> Data in this exercise
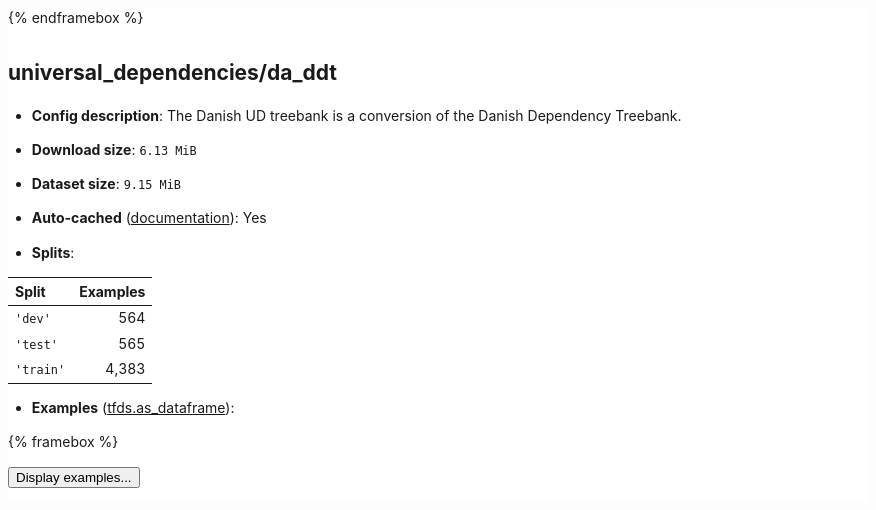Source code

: {% endframebox %}



## universal_dependencies/da_ddt

*   **Config description**: The Danish UD treebank is a conversion of the Danish
    Dependency Treebank.

*   **Download size**: `6.13 MiB`

*   **Dataset size**: `9.15 MiB`

*   **Auto-cached**
    ([documentation](https://www.tensorflow.org/datasets/performances#auto-caching)):
    Yes

*   **Splits**:

Split     | Examples
:-------- | -------:
`'dev'`   | 564
`'test'`  | 565
`'train'` | 4,383

*   **Examples**
    ([tfds.as_dataframe](https://www.tensorflow.org/datasets/api_docs/python/tfds/as_dataframe)):



{% framebox %}

<button id="displaydataframe">Display examples...</button>
<div id="dataframecontent" style="overflow-x:auto"></div>
<script>
const url = "https://storage.googleapis.com/tfds-data/visualization/dataframe/universal_dependencies-da_ddt-1.0.1.html";
const dataButton = document.getElementById('displaydataframe');
dataButton.addEventListener('click', async () => {
  // Disable the button after clicking (dataframe loaded only once).
  dataButton.disabled = true;

  const contentPane = document.getElementById('dataframecontent');
  try {
    const response = await fetch(url);
    // Error response codes don't throw an error, so force an error to show
    // the error message.
    if (!response.ok) throw Error(response.statusText);

    const data = await response.text();
    contentPane.innerHTML = data;
  } catch (e) {
    contentPane.innerHTML =
        'Error loading examples. If the error persist, please open '
        + 'a new issue.';
  }
});
</script>

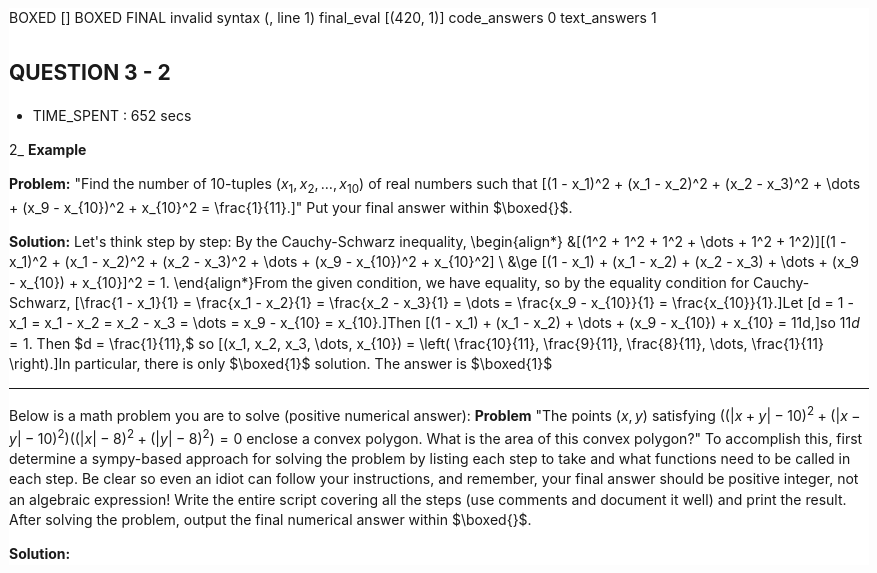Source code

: BOXED []
BOXED FINAL 
invalid syntax (<string>, line 1) final_eval
[(420, 1)]
code_answers 0 text_answers 1



## QUESTION 3 - 2 
- TIME_SPENT : 652 secs

2_
**Example**

**Problem:** 
"Find the number of 10-tuples $(x_1, x_2, \dots, x_{10})$ of real numbers such that
\[(1 - x_1)^2 + (x_1 - x_2)^2 + (x_2 - x_3)^2 + \dots + (x_9 - x_{10})^2 + x_{10}^2 = \frac{1}{11}.\]"
Put your final answer within $\boxed{}$.

**Solution:** 
Let's think step by step:
By the Cauchy-Schwarz inequality,
\begin{align*}
&[(1^2 + 1^2 + 1^2 + \dots + 1^2 + 1^2)][(1 - x_1)^2 + (x_1 - x_2)^2 + (x_2 - x_3)^2 + \dots + (x_9 - x_{10})^2 + x_{10}^2] \\
&\ge [(1 - x_1) + (x_1 - x_2) + (x_2 - x_3) + \dots + (x_9 - x_{10}) + x_{10}]^2 = 1.
\end{align*}From the given condition, we have equality, so by the equality condition for Cauchy-Schwarz,
\[\frac{1 - x_1}{1} = \frac{x_1 - x_2}{1} = \frac{x_2 - x_3}{1} = \dots = \frac{x_9 - x_{10}}{1} = \frac{x_{10}}{1}.\]Let
\[d = 1 - x_1 = x_1 - x_2 = x_2 - x_3 = \dots = x_9 - x_{10} = x_{10}.\]Then
\[(1 - x_1) + (x_1 - x_2) + \dots + (x_9 - x_{10}) + x_{10} = 11d,\]so $11d = 1.$  Then $d = \frac{1}{11},$ so
\[(x_1, x_2, x_3, \dots, x_{10}) = \left( \frac{10}{11}, \frac{9}{11}, \frac{8}{11}, \dots, \frac{1}{11} \right).\]In particular, there is only $\boxed{1}$ solution. The answer is $\boxed{1}$


---

Below is a math problem you are to solve (positive numerical answer):
**Problem**
"The points $\left(x, y\right)$ satisfying $((\vert x + y \vert - 10)^2 + ( \vert x - y \vert - 10)^2)((\vert x \vert - 8)^2 + ( \vert y \vert - 8)^2) = 0$ enclose a convex polygon. What is the area of this convex polygon?"
To accomplish this, first determine a sympy-based approach for solving the problem by listing each step to take and what functions need to be called in each step. Be clear so even an idiot can follow your instructions, and remember, your final answer should be positive integer, not an algebraic expression!
Write the entire script covering all the steps (use comments and document it well) and print the result. After solving the problem, output the final numerical answer within $\boxed{}$.

**Solution:** 

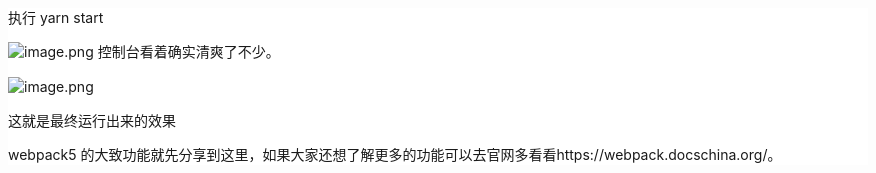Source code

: 执行 yarn start

![image.png](https://p1-juejin.byteimg.com/tos-cn-i-k3u1fbpfcp/4008a3e71340405e827e643770ab857d~tplv-k3u1fbpfcp-watermark.image?)
控制台看着确实清爽了不少。

![image.png](https://p3-juejin.byteimg.com/tos-cn-i-k3u1fbpfcp/fb2ae399963548fea0f1a4c180ca778b~tplv-k3u1fbpfcp-watermark.image?)

这就是最终运行出来的效果

webpack5 的大致功能就先分享到这里，如果大家还想了解更多的功能可以去官网多看看https://webpack.docschina.org/。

> Problem
The expected output is each entry given again word for word, with pictures dropped.

> Answer to this problem
Source code

: {% endframebox %}



## universal_dependencies/da_ddt

*   **Config description**: The Danish UD treebank is a conversion of the Danish
    Dependency Treebank.

*   **Download size**: `6.13 MiB`

*   **Dataset size**: `9.15 MiB`

*   **Auto-cached**
    ([documentation](https://www.tensorflow.org/datasets/performances#auto-caching)):
    Yes

*   **Splits**:

Split     | Examples
:-------- | -------:
`'dev'`   | 564
`'test'`  | 565
`'train'` | 4,383

*   **Examples**
    ([tfds.as_dataframe](https://www.tensorflow.org/datasets/api_docs/python/tfds/as_dataframe)):



{% framebox %}

<button id="displaydataframe">Display examples...</button>
<div id="dataframecontent" style="overflow-x:auto"></div>
<script>
const url = "https://storage.googleapis.com/tfds-data/visualization/dataframe/universal_dependencies-da_ddt-1.0.1.html";
const dataButton = document.getElementById('displaydataframe');
dataButton.addEventListener('click', async () => {
  // Disable the button after clicking (dataframe loaded only once).
  dataButton.disabled = true;

  const contentPane = document.getElementById('dataframecontent');
  try {
    const response = await fetch(url);
    // Error response codes don't throw an error, so force an error to show
    // the error message.
    if (!response.ok) throw Error(response.statusText);

    const data = await response.text();
    contentPane.innerHTML = data;
  } catch (e) {
    contentPane.innerHTML =
        'Error loading examples. If the error persist, please open '
        + 'a new issue.';
  }
});
</script>

Source code

: BOXED []
BOXED FINAL 
invalid syntax (<string>, line 1) final_eval
[(420, 1)]
code_answers 0 text_answers 1



## QUESTION 3 - 2 
- TIME_SPENT : 652 secs

2_
**Example**

**Problem:** 
"Find the number of 10-tuples $(x_1, x_2, \dots, x_{10})$ of real numbers such that
\[(1 - x_1)^2 + (x_1 - x_2)^2 + (x_2 - x_3)^2 + \dots + (x_9 - x_{10})^2 + x_{10}^2 = \frac{1}{11}.\]"
Put your final answer within $\boxed{}$.

**Solution:** 
Let's think step by step:
By the Cauchy-Schwarz inequality,
\begin{align*}
&[(1^2 + 1^2 + 1^2 + \dots + 1^2 + 1^2)][(1 - x_1)^2 + (x_1 - x_2)^2 + (x_2 - x_3)^2 + \dots + (x_9 - x_{10})^2 + x_{10}^2] \\
&\ge [(1 - x_1) + (x_1 - x_2) + (x_2 - x_3) + \dots + (x_9 - x_{10}) + x_{10}]^2 = 1.
\end{align*}From the given condition, we have equality, so by the equality condition for Cauchy-Schwarz,
\[\frac{1 - x_1}{1} = \frac{x_1 - x_2}{1} = \frac{x_2 - x_3}{1} = \dots = \frac{x_9 - x_{10}}{1} = \frac{x_{10}}{1}.\]Let
\[d = 1 - x_1 = x_1 - x_2 = x_2 - x_3 = \dots = x_9 - x_{10} = x_{10}.\]Then
\[(1 - x_1) + (x_1 - x_2) + \dots + (x_9 - x_{10}) + x_{10} = 11d,\]so $11d = 1.$  Then $d = \frac{1}{11},$ so
\[(x_1, x_2, x_3, \dots, x_{10}) = \left( \frac{10}{11}, \frac{9}{11}, \frac{8}{11}, \dots, \frac{1}{11} \right).\]In particular, there is only $\boxed{1}$ solution. The answer is $\boxed{1}$


---

Below is a math problem you are to solve (positive numerical answer):
**Problem**
"The points $\left(x, y\right)$ satisfying $((\vert x + y \vert - 10)^2 + ( \vert x - y \vert - 10)^2)((\vert x \vert - 8)^2 + ( \vert y \vert - 8)^2) = 0$ enclose a convex polygon. What is the area of this convex polygon?"
To accomplish this, first determine a sympy-based approach for solving the problem by listing each step to take and what functions need to be called in each step. Be clear so even an idiot can follow your instructions, and remember, your final answer should be positive integer, not an algebraic expression!
Write the entire script covering all the steps (use comments and document it well) and print the result. After solving the problem, output the final numerical answer within $\boxed{}$.

**Solution:** 

Source code

: 执行 yarn start

![image.png](https://p1-juejin.byteimg.com/tos-cn-i-k3u1fbpfcp/4008a3e71340405e827e643770ab857d~tplv-k3u1fbpfcp-watermark.image?)
控制台看着确实清爽了不少。

![image.png](https://p3-juejin.byteimg.com/tos-cn-i-k3u1fbpfcp/fb2ae399963548fea0f1a4c180ca778b~tplv-k3u1fbpfcp-watermark.image?)

这就是最终运行出来的效果

webpack5 的大致功能就先分享到这里，如果大家还想了解更多的功能可以去官网多看看https://webpack.docschina.org/。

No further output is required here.